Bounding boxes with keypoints

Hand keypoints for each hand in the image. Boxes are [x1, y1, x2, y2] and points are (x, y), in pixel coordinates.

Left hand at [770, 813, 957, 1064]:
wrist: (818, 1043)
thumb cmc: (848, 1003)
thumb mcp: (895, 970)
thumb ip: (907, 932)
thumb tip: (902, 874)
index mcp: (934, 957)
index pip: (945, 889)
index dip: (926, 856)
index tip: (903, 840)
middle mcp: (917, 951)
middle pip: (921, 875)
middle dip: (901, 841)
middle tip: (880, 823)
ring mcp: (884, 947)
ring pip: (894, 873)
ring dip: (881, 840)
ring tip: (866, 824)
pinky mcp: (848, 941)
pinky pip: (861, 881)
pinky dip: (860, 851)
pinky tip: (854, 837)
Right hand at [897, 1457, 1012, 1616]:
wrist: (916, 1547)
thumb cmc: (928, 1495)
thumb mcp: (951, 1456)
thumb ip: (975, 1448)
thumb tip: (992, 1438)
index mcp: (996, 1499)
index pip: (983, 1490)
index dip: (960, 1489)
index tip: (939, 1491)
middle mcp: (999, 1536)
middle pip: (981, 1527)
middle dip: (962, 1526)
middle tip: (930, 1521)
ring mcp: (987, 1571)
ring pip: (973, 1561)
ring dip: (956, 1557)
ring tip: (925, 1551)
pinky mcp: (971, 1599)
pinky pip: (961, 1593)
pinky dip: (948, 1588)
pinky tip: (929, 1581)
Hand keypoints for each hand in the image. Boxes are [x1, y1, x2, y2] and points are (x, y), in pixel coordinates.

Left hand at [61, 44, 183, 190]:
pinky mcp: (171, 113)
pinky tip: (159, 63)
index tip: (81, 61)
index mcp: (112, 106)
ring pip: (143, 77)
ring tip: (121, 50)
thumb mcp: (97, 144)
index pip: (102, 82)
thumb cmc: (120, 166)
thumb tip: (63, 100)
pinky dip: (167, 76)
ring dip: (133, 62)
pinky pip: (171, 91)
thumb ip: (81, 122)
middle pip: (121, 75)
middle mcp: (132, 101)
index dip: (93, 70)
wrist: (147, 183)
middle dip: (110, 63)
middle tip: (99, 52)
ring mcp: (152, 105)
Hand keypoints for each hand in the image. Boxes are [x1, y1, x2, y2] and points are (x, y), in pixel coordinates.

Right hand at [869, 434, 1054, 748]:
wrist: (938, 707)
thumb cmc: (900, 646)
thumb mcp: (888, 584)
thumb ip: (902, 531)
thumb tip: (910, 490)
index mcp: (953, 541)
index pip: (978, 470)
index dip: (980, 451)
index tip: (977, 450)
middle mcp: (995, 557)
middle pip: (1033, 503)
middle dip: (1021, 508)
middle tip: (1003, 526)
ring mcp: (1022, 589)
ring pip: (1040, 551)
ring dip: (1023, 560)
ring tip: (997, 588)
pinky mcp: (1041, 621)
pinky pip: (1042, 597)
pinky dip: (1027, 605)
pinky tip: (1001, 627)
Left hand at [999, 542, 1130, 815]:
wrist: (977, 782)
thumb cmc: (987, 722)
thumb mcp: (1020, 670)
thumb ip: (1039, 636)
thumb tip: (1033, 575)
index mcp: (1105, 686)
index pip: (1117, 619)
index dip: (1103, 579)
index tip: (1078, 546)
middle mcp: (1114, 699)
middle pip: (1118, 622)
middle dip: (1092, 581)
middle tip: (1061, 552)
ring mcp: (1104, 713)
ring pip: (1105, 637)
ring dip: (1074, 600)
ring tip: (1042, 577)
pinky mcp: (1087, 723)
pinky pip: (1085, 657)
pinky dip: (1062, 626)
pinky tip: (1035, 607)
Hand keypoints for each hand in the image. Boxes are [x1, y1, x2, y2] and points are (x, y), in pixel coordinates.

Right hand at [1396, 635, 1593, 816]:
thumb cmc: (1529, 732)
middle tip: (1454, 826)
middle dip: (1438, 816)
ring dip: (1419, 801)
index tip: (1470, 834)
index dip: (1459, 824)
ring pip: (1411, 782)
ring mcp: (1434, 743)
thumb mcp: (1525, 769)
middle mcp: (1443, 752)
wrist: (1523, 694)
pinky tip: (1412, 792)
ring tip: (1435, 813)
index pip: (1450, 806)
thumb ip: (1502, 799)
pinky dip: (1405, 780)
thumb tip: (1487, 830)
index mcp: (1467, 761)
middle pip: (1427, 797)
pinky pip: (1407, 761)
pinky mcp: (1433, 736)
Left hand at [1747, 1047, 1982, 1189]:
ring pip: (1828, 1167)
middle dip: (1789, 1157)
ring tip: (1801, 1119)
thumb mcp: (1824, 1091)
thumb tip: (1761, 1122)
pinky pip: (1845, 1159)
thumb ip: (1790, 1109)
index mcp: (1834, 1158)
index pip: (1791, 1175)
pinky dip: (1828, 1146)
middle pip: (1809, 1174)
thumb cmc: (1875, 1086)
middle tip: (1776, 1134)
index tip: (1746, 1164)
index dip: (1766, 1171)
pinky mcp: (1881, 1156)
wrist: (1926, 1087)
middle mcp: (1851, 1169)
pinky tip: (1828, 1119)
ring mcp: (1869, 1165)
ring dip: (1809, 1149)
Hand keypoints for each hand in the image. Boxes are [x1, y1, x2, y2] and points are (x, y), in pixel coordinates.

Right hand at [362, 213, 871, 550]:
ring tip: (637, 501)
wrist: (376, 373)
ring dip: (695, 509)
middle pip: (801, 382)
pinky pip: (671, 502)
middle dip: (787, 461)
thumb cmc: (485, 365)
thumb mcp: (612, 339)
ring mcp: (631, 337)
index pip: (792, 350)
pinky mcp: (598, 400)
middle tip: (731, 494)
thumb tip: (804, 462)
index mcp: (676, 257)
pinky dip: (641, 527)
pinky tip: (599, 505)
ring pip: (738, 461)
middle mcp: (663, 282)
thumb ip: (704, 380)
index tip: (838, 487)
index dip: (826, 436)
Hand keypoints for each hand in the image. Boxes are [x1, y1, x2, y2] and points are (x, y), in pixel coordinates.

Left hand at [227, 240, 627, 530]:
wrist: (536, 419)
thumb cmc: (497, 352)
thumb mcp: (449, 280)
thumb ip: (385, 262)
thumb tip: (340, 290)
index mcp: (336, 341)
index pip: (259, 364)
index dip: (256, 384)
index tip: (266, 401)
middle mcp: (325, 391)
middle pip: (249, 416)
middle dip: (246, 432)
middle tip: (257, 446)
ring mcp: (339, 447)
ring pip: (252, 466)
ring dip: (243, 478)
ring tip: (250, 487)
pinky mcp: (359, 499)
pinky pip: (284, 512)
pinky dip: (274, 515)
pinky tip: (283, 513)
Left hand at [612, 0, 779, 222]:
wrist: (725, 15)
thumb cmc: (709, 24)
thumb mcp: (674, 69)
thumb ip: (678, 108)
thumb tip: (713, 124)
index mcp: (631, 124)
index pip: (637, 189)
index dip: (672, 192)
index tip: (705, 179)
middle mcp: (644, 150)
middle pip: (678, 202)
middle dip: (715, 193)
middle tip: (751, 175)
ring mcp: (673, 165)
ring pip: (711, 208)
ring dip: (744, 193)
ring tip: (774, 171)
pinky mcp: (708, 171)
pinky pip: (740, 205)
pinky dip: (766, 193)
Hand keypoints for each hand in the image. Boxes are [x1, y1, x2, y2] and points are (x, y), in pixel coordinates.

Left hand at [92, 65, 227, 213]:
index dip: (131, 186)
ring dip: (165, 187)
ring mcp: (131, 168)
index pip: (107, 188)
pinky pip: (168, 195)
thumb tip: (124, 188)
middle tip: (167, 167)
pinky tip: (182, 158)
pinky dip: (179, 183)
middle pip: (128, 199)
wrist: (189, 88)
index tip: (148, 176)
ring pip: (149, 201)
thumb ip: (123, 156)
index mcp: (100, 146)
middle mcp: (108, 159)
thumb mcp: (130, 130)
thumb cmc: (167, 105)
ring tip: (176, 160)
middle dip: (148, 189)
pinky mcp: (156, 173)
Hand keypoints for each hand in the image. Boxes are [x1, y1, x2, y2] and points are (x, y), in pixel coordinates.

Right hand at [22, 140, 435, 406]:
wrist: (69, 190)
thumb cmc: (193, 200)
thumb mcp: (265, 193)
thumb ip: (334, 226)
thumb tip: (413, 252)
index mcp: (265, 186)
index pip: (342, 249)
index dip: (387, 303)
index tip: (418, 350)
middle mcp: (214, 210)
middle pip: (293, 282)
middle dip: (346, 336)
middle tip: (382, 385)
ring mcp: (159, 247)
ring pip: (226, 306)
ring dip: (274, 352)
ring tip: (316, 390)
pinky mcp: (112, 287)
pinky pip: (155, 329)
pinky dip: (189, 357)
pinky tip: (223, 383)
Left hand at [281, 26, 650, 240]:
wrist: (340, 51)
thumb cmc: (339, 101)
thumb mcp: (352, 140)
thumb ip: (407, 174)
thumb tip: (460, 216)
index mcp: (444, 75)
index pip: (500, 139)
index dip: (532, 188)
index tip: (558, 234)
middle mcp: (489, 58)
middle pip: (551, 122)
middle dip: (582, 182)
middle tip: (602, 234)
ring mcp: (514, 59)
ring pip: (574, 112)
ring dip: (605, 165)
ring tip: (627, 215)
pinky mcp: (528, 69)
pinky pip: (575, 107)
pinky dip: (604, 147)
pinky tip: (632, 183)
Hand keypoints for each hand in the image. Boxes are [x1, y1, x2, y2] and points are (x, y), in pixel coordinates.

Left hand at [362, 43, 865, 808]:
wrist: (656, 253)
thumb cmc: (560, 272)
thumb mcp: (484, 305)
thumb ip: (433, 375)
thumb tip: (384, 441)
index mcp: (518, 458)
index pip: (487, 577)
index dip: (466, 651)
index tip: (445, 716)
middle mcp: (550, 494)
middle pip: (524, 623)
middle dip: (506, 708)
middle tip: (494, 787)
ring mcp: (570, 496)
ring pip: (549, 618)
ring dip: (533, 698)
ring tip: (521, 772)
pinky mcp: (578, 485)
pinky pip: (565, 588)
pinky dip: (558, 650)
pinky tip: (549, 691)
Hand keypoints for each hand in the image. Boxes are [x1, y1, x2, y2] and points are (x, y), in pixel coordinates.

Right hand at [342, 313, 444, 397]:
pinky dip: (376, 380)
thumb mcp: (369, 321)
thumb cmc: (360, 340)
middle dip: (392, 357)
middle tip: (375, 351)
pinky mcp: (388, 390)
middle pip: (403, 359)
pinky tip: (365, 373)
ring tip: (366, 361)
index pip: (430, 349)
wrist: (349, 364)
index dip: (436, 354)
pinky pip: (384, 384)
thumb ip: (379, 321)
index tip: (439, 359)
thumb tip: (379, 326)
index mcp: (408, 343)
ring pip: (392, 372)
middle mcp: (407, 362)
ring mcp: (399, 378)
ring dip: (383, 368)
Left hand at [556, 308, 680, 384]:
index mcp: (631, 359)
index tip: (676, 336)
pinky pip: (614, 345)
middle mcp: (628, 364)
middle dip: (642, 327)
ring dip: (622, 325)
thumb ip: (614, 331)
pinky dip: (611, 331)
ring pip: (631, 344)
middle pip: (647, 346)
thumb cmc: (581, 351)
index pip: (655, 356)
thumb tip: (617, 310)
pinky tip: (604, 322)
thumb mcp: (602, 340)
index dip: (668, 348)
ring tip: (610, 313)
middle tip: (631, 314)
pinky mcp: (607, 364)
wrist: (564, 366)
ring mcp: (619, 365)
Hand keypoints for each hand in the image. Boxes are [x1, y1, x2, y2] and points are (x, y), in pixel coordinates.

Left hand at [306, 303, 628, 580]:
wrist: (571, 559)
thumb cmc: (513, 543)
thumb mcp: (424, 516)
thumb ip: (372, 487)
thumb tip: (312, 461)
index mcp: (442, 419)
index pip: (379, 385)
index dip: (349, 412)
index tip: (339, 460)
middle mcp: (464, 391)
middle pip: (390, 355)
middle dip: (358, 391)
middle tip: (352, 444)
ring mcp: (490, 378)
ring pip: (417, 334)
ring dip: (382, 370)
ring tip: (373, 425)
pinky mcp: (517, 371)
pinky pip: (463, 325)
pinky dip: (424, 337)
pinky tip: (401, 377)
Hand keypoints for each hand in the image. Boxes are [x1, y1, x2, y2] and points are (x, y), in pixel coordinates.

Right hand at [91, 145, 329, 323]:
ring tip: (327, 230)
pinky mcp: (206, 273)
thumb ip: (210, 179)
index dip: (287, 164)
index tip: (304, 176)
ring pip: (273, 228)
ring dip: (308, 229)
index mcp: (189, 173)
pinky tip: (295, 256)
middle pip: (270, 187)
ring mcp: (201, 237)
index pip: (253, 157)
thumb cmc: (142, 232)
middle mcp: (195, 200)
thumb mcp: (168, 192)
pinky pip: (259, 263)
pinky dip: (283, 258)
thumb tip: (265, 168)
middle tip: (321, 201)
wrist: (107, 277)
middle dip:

| YOUR OBJECTIVE |
Of the entries above, repeat exactly the lines between the line with "wrist: (818, 1043)" and the line with "middle dip: (901, 841)", inclusive, and no others.

| ANSWER TO THE PROBLEM |
wrist: (818, 1043)
thumb cmc: (848, 1003)
thumb mcp: (895, 970)
thumb ip: (907, 932)
thumb tip: (902, 874)
index mcp: (934, 957)
index pip: (945, 889)
index dip: (926, 856)
index tip: (903, 840)
middle mcp: (917, 951)
middle pip: (921, 875)
middle dip: (901, 841)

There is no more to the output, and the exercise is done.